Unnamed: 0,antecedents,consequents,antecedent support,consequent support,support,confidence,lift,leverage,conviction,zhangs_metric
0,(Cheese),(Milk),0.501587,0.501587,0.304762,0.607595,1.211344,0.053172,1.270148,0.350053
1,(Milk),(Cheese),0.501587,0.501587,0.304762,0.607595,1.211344,0.053172,1.270148,0.350053
2,(Bagel),(Bread),0.425397,0.504762,0.279365,0.656716,1.301042,0.064641,1.44265,0.402687
3,(Eggs),(Cheese),0.438095,0.501587,0.298413,0.681159,1.358008,0.07867,1.563203,0.469167
4,(Meat),(Cheese),0.47619,0.501587,0.32381,0.68,1.355696,0.084958,1.55754,0.500891
5,(Cheese),(Meat),0.501587,0.47619,0.32381,0.64557,1.355696,0.084958,1.477891,0.526414
6,(Wine),(Cheese),0.438095,0.501587,0.269841,0.615942,1.227986,0.050098,1.297754,0.330409
7,(Eggs),(Meat),0.438095,0.47619,0.266667,0.608696,1.278261,0.05805,1.338624,0.387409
8,"(Meat, Cheese)",(Milk),0.32381,0.501587,0.203175,0.627451,1.250931,0.040756,1.337845,0.296655
9,"(Meat, Milk)",(Cheese),0.244444,0.501587,0.203175,0.831169,1.657077,0.080564,2.952137,0.524816


Provide explanation about __antecedent support__, __consequent support__, __support__, __confidence__, __lift__, __leverage__ and __conviction__

__1. Antecedent Support:__

- Definition: Antecedent support specifically refers to the support of the antecedent itemset in an association rule.
- Formula: support(X) = proportion of transactions that containing X
- Interpretation: It represents (frequency) how often the antecedent (itemset X) appears in the data set.

__2. Consequent Support__

- Definition: Consequent support is similar to antecedent support but applies to the consequent itemset in an association rule.
- Formula: support(Y) = proportion of transactions that containing Y
- Interpretation: It represents (frequency) how often the consequent (itemset Y) appears in the data set.

__3. Support__
- Definition: Support is the proportion of transactions in the dataset that contain a particular set of items or we can say the combined itemset of X∪Y.
- Formula: support(X→Y) = support(X∪Y)
- Interpretation: A high support indicates that the itemset is frequent in the dataset or we can say the frequency of the combined itemset X∪Y in the dataset.

__4. Confidence__
- Definition: Confidence measures the reliability of the implication of an association rule.
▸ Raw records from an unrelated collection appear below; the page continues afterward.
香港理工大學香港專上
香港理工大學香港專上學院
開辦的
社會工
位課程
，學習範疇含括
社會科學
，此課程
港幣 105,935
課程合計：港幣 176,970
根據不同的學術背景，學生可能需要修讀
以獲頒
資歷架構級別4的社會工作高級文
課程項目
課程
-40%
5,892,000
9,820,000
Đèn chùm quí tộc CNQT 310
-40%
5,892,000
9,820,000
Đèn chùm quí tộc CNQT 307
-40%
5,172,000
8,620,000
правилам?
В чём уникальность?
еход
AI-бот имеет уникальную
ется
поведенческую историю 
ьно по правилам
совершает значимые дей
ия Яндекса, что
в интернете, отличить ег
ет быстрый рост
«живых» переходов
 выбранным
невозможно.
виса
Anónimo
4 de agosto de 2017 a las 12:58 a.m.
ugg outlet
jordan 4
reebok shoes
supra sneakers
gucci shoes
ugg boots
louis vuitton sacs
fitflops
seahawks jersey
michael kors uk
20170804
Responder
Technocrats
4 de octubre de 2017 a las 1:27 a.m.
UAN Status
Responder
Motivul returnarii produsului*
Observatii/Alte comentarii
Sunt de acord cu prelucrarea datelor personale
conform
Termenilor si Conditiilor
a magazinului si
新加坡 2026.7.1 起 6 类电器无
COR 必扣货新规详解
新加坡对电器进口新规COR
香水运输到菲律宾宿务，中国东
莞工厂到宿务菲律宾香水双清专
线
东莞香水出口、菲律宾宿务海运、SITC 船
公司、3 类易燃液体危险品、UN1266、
It is the probability of the consequent given the antecedent.
- Formula: confidence(X→Y) = support(X→Y)/support(X)
- Interpretation: A high confidence suggests that when the antecedent is present, the consequent is likely to be present as well. 

__5. Lift__
- Definition: Lift measures how much more likely the consequent is, given the antecedent, compared to its likelihood without the antecedent.
- Formula: confidence(X→Y) = support(X→Y)/support(Y)
- Interpretation:  Lift value is greater than 1 indicates that the presence of the antecedent increases the likelihood of the consequent.

__6. Leverage__
- Definition: Leverage measures the difference between the observed frequency of the antecedent and consequent appearing together and the frequency that would be expected if they were independent.
- Formula: levarage(X→Y) = support(X→Y) − support(X) × support(C)
- Interpretation:  Positive leverage indicates that the antecedent and consequent appear together more often than expected by chance.

__7. Conviction__
- Definition: Conviction measures the ratio of the expected frequency that X occurs without Y (if they were independent) to the observed frequency of X not implying Y.
- Formula: conviction(X→Y) = (1−support(Y))/(1−confidence(X→Y))
- Interpretation: High conviction values indicate a strong dependency between the antecedent and consequent.